Kolay değil, hafta iki gün çeşitli yerlerde mitingler düzenledi.
Bu liderler, sadece yönetsel değil, duygusal bağlar da kurabilen, toplumun acısını tanıyan ve ona yön verebilen figürlerdir.
Türkiye’de ise bu tarz bir liderlik ya bastırılır, ya da popülist ajitasyonun bir aracına dönüştürülür. Samimiyetiyle, doğallığıyla ve sade varlığıyla Özgür Özel’in durduğu yer, bu anlamda siyasette yeni bir soluk olma potansiyeli taşıyor.
Toplumlar sadece başarılarla ya da büyük kararlarla değil, birlikte yaşanan acılarla da şekillenir. Yas, bireysel olduğu kadar kolektif bir hafızayı da içinde barındırır.

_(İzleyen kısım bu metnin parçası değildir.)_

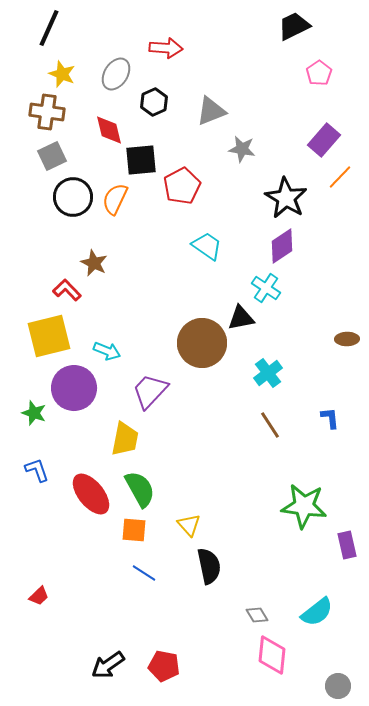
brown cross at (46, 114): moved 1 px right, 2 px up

Bu hafıza, liderlerin bu anlarda gösterdiği duruşla pekişir ya da silinir. Özgür Özel’in Ferdi Zeyrek’in ardından gösterdiği bu insani ve empatik tavır, yalnızca bir insanın acısını paylaşmak değil; aynı zamanda toplumun birlikte yas tutma kapasitesine inanç tazelemek anlamına geliyor.
Toplumsal iyileşme, yalnızca ekonomik göstergelerle, hukuk reformlarıyla değil, aynı zamanda duygusal ortaklıkla, empatiyle ve insani temsiliyetle mümkün olur.

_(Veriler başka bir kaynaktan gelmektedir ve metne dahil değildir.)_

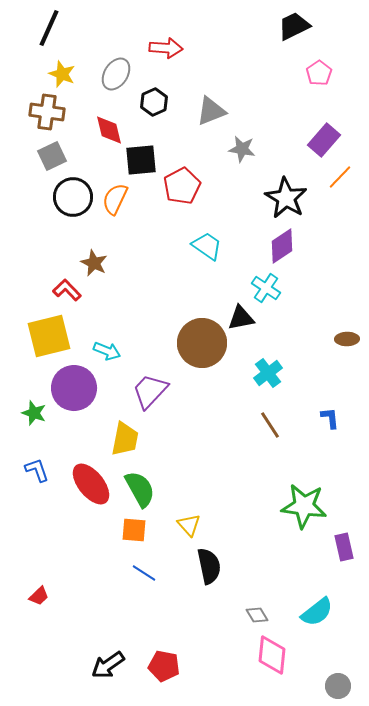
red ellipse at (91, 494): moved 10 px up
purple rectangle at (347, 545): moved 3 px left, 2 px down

Acıyı gizlemek yerine paylaşmak, gücü sertlikte değil duygudaşlıkta bulmak, toplumu iyileştiren en temel unsurlardan biridir.
Kimi zaman bir kare, bir fotoğraf, kelimelerden çok daha fazlasını anlatır. Ferdi Zeyrek’in cenazesinden yansıyan bu görüntü, bize siyasetin insani yüzünün mümkün olduğunu hatırlatıyor. Özgür Özel’in durduğu yer, yalnızca bir liderin yas tutan bir yurttaşa omuz vermesi değil; aynı zamanda tüm topluma birlikte iyileşmenin, birlikte hatırlamanın, birlikte güçlü kalmanın yolunu gösteren bir çağrıdır.
Ve belki de en büyük dilek, artık iyilerin bedel ödememesi gereken bir ülke hayalidir.